**HOW TO COMPLETE THIS TASK:**
Your task is to retype the listing word for word.

DATA BELOW section start

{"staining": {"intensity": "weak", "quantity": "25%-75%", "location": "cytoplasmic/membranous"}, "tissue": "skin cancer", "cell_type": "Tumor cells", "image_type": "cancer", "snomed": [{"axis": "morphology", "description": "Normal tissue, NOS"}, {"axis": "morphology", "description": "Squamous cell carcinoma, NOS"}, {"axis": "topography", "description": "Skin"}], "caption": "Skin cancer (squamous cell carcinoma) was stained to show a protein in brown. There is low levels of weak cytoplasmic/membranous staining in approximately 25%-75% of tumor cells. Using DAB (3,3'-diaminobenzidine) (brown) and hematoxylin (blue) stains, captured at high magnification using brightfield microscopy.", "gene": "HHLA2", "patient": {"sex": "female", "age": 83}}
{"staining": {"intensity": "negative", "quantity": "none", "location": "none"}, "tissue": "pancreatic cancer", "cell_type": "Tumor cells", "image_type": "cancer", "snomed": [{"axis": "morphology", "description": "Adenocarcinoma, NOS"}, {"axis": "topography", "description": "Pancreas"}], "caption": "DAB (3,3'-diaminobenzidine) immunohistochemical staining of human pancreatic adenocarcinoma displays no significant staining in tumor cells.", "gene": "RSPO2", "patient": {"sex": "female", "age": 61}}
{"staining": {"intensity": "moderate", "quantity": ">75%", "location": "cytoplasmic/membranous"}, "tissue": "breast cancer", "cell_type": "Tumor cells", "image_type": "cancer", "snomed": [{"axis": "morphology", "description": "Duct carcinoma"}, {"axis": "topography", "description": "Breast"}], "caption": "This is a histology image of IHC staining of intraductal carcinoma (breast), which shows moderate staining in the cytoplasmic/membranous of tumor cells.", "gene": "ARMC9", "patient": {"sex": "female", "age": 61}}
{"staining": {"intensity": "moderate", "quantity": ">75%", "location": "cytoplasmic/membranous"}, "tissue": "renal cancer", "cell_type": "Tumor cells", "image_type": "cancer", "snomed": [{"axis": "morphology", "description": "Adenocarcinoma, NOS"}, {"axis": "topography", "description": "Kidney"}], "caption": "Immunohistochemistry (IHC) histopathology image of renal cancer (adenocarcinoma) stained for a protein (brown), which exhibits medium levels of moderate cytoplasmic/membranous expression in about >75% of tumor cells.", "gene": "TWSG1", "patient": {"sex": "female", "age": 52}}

DATA BELOW section end

**EXPECTED OUTPUT:**
{"staining": {"intensity": "weak", "quantity": "25%-75%", "location": "cytoplasmic/membranous"}, "tissue": "skin cancer", "cell_type": "Tumor cells", "image_type": "cancer", "snomed": [{"axis": "morphology", "description": "Normal tissue, NOS"}, {"axis": "morphology", "description": "Squamous cell carcinoma, NOS"}, {"axis": "topography", "description": "Skin"}], "caption": "Skin cancer (squamous cell carcinoma) was stained to show a protein in brown. There is low levels of weak cytoplasmic/membranous staining in approximately 25%-75% of tumor cells. Using DAB (3,3'-diaminobenzidine) (brown) and hematoxylin (blue) stains, captured at high magnification using brightfield microscopy.", "gene": "HHLA2", "patient": {"sex": "female", "age": 83}}
{"staining": {"intensity": "negative", "quantity": "none", "location": "none"}, "tissue": "pancreatic cancer", "cell_type": "Tumor cells", "image_type": "cancer", "snomed": [{"axis": "morphology", "description": "Adenocarcinoma, NOS"}, {"axis": "topography", "description": "Pancreas"}], "caption": "DAB (3,3'-diaminobenzidine) immunohistochemical staining of human pancreatic adenocarcinoma displays no significant staining in tumor cells.", "gene": "RSPO2", "patient": {"sex": "female", "age": 61}}
{"staining": {"intensity": "moderate", "quantity": ">75%", "location": "cytoplasmic/membranous"}, "tissue": "breast cancer", "cell_type": "Tumor cells", "image_type": "cancer", "snomed": [{"axis": "morphology", "description": "Duct carcinoma"}, {"axis": "topography", "description": "Breast"}], "caption": "This is a histology image of IHC staining of intraductal carcinoma (breast), which shows moderate staining in the cytoplasmic/membranous of tumor cells.", "gene": "ARMC9", "patient": {"sex": "female", "age": 61}}
{"staining": {"intensity": "moderate", "quantity": ">75%", "location": "cytoplasmic/membranous"}, "tissue": "renal cancer", "cell_type": "Tumor cells", "image_type": "cancer", "snomed": [{"axis": "morphology", "description": "Adenocarcinoma, NOS"}, {"axis": "topography", "description": "Kidney"}], "caption": "Immunohistochemistry (IHC) histopathology image of renal cancer (adenocarcinoma) stained for a protein (brown), which exhibits medium levels of moderate cytoplasmic/membranous expression in about >75% of tumor cells.", "gene": "TWSG1", "patient": {"sex": "female", "age": 52}}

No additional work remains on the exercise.